Patients and methods
Twenty patients (drug-eruption group) and 14 healthy controls (control group) were recruited from Assiut University Hospitals' Dermatology Department and Outpatient Clinic. Data were collected in the period from October 2017 to December 2018. Patients were assessed clinically by percentage of surface area of the body involvement (body surface area %) and score of toxic epidermal necrolysis.
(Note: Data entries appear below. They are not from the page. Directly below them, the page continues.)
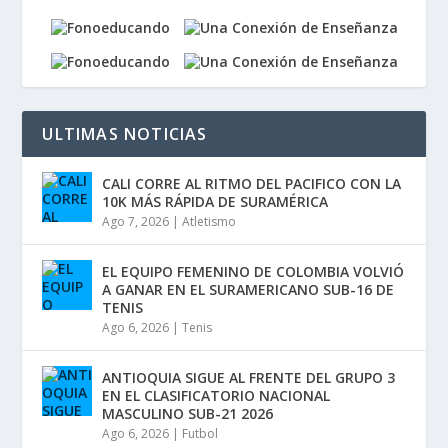
ULTIMAS NOTICIAS
CALI CORRE AL RITMO DEL PACIFICO CON LA
10K MÁS RÁPIDA DE SURAMÉRICA
Ago 7, 2026
|
Atletismo
EL EQUIPO FEMENINO DE COLOMBIA VOLVIÓ
A GANAR EN EL SURAMERICANO SUB-16 DE
TENIS
Ago 6, 2026
|
Tenis
ANTIOQUIA SIGUE AL FRENTE DEL GRUPO 3
EN EL CLASIFICATORIO NACIONAL
MASCULINO SUB-21 2026
Ago 6, 2026
|
Futbol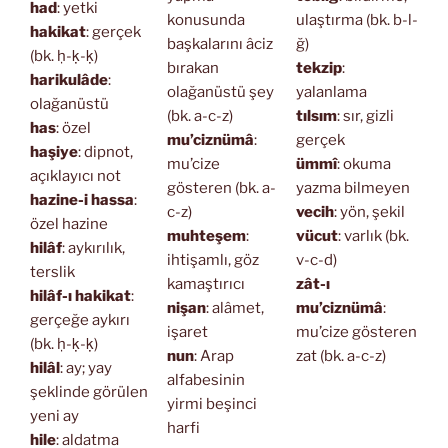
had
: yetki
konusunda
ulaştırma (bk. b-l-
hakikat
: gerçek
başkalarını âciz
ğ)
(bk. ḥ-ḳ-ḳ)
bırakan
tekzip
:
harikulâde
:
olağanüstü şey
yalanlama
olağanüstü
(bk. a-c-z)
tılsım
: sır, gizli
has
: özel
mu’ciznümâ
:
gerçek
haşiye
: dipnot,
mu’cize
ümmî
: okuma
açıklayıcı not
gösteren (bk. a-
yazma bilmeyen
hazine-i hassa
:
c-z)
vecih
: yön, şekil
özel hazine
muhteşem
:
vücut
: varlık (bk.
hilâf
: aykırılık,
ihtişamlı, göz
v-c-d)
terslik
kamaştırıcı
zât-ı
hilâf-ı hakikat
:
nişan
: alâmet,
mu’ciznümâ
:
gerçeğe aykırı
işaret
mu’cize gösteren
(bk. ḥ-ḳ-ḳ)
nun
: Arap
zat (bk. a-c-z)
hilâl
: ay; yay
alfabesinin
şeklinde görülen
yirmi beşinci
yeni ay
harfi
hile
: aldatma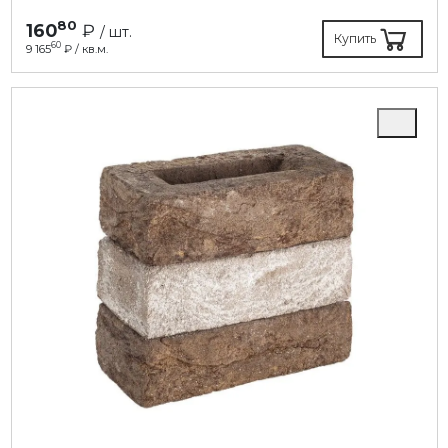
80
160
₽
/ шт.
Купить
60
9 165
₽ / кв.м.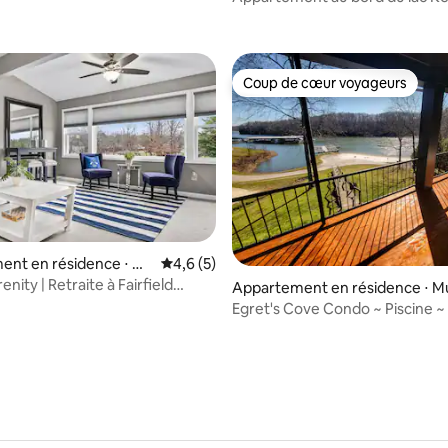
lus encore
4C
Coup de cœur voyageurs
Coup de cœur voyageurs
r la base de 18 commentaires : 4,39 sur 5
nt en résidence ⋅ Cr
Évaluation moyenne sur la base de 5 comm
4,6 (5)
enity | Retraite à Fairfield
Appartement en résidence ⋅ M
ay
Egret's Cove Condo ~ Piscine ~ 
Vue sur le lac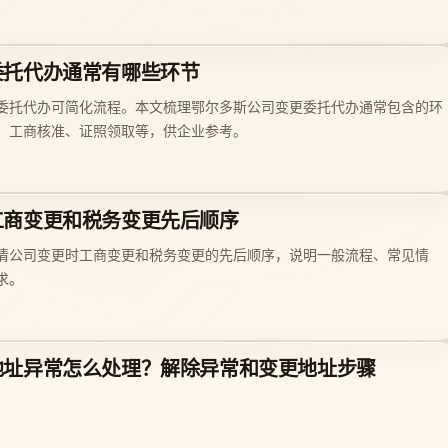
委托代办通常有哪些环节
委托代办可简化流程。本文梳理鄂尔多斯公司变更委托代办通常包含的环
、工商核准、证照领取等，供企业参考。
工商变更和税务变更先后顺序
清公司变更时工商变更和税务变更的先后顺序，说明一般流程、常见情
求。
地址异常怎么处理？解除异常和变更地址步骤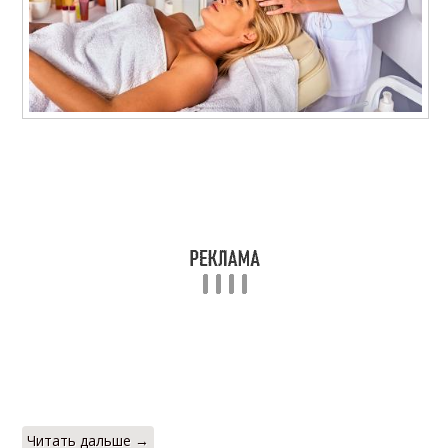
Читать дальше →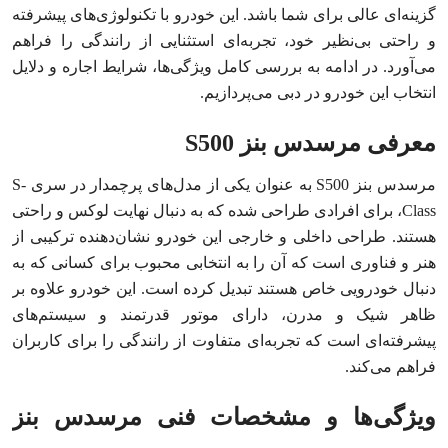
گزینه‌ای عالی برای شما باشد. این خودرو با تکنولوژی‌های پیشرفته
و راحتی بی‌نظیر خود، تجربه‌ای استثنایی از رانندگی را فراهم
می‌آورد. در ادامه به بررسی کامل ویژگی‌ها، شرایط اجاره و دلایل
انتخاب این خودرو در دبی می‌پردازیم.
معرفی مرسدس بنز S500
مرسدس بنز S500 به عنوان یکی از مدل‌های پرچمدار در سری S-
Class، برای افرادی طراحی شده که به دنبال نهایت لوکس و راحتی
هستند. طراحی داخلی و خارجی این خودرو نشان‌دهنده‌ ترکیبی از
هنر و فناوری است که آن را به انتخابی محبوب برای کسانی که به
دنبال خودرویی خاص هستند تبدیل کرده است. این خودرو علاوه بر
ظاهر شیک و مدرن، دارای موتور قدرتمند و سیستم‌های
پیشرفته‌ای است که تجربه‌ای متفاوت از رانندگی را برای کاربران
فراهم می‌کند.
ویژگی‌ها و مشخصات فنی مرسدس بنز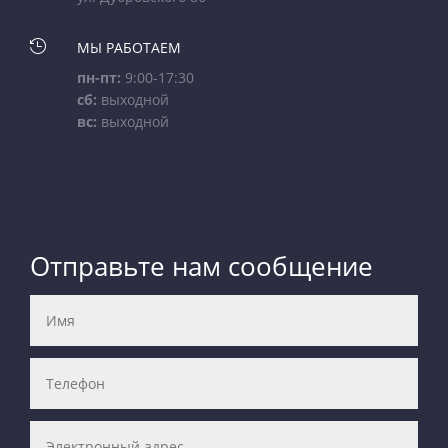

МЫ РАБОТАЕМ
пн-пт:
9:00-17:30
сб:
выходной
вс:
выходной
Отправьте нам сообщение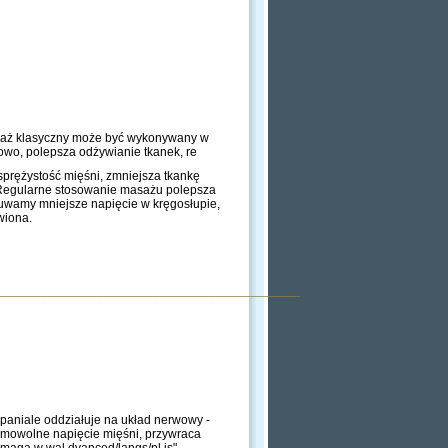
asaż klasyczny może być wykonywany w
owo, polepsza odżywianie tkanek, re
sprężystość mięśni, zmniejsza tkankę
y. Regularne stosowanie masażu polepsza
uwamy mniejsze napięcie w kręgosłupie,
wiona.
___________________________________________
paniale oddziałuje na układ nerwowy -
mimowolne napięcie mięśni, przywraca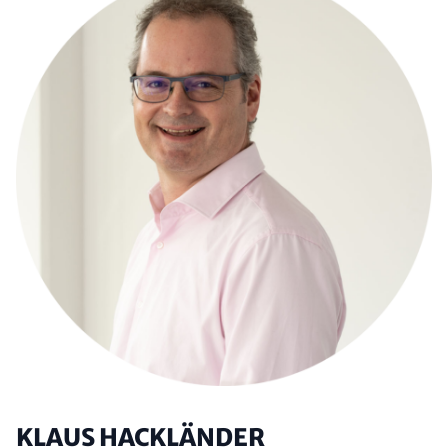
KLAUS HACKLÄNDER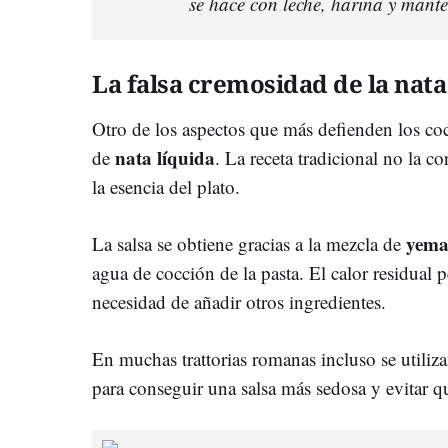
se hace con leche, harina y mante
La falsa cremosidad de la nata
Otro de los aspectos que más defienden los coci
nata líquida
de
. La receta tradicional no la c
la esencia del plato.
yema
La salsa se obtiene gracias a la mezcla de
agua de cocción de la pasta. El calor residual 
necesidad de añadir otros ingredientes.
En muchas trattorias romanas incluso se utili
para conseguir una salsa más sedosa y evitar q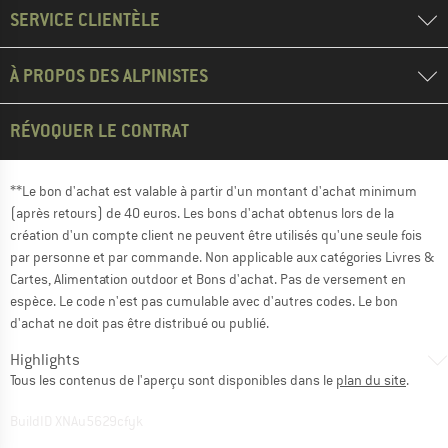
SERVICE CLIENTÈLE
À PROPOS DES ALPINISTES
RÉVOQUER LE CONTRAT
**Le bon d'achat est valable à partir d'un montant d'achat minimum
(après retours) de 40 euros. Les bons d'achat obtenus lors de la
création d'un compte client ne peuvent être utilisés qu'une seule fois
par personne et par commande. Non applicable aux catégories Livres &
Cartes, Alimentation outdoor et Bons d'achat. Pas de versement en
espèce. Le code n'est pas cumulable avec d'autres codes. Le bon
d'achat ne doit pas être distribué ou publié.
Highlights
Tous les contenus de l'aperçu sont disponibles dans le
plan du site
.
BuildID XNAu5629cfyk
At presentation and after 1 month of treatment, blood samples were taken to evaluate serum IL-21 levels using an enzyme-linked immunosorbent assay.
Results
Inside the study, the cruel serum IL-21 level was considerably greater than in the control group, in drug-eruption group was 575.58 ± 94.67 ng/dl, and in the control group was 128.00 ± 73.94 ng/dl with value of 0.000. The drug-eruption group had a significantly higher serum level of IL-21 before treatment than after treatment with value of 0.000. Additionally, there was a critical relationship between IL-21 levels in the blood and the severity of the condition. Before and after therapy, there was a significant positive association between blood IL-21 levels and the proportion of body surface area involvement.
Conclusion
IL-21 levels in the blood were significantly higher in EM and SJS/TEN patients, suggesting that it may have a role in the etiology of EM and SJS/TEN and it could be employed as a marker for the severity of SJS/TEN and patient prognosis in the future.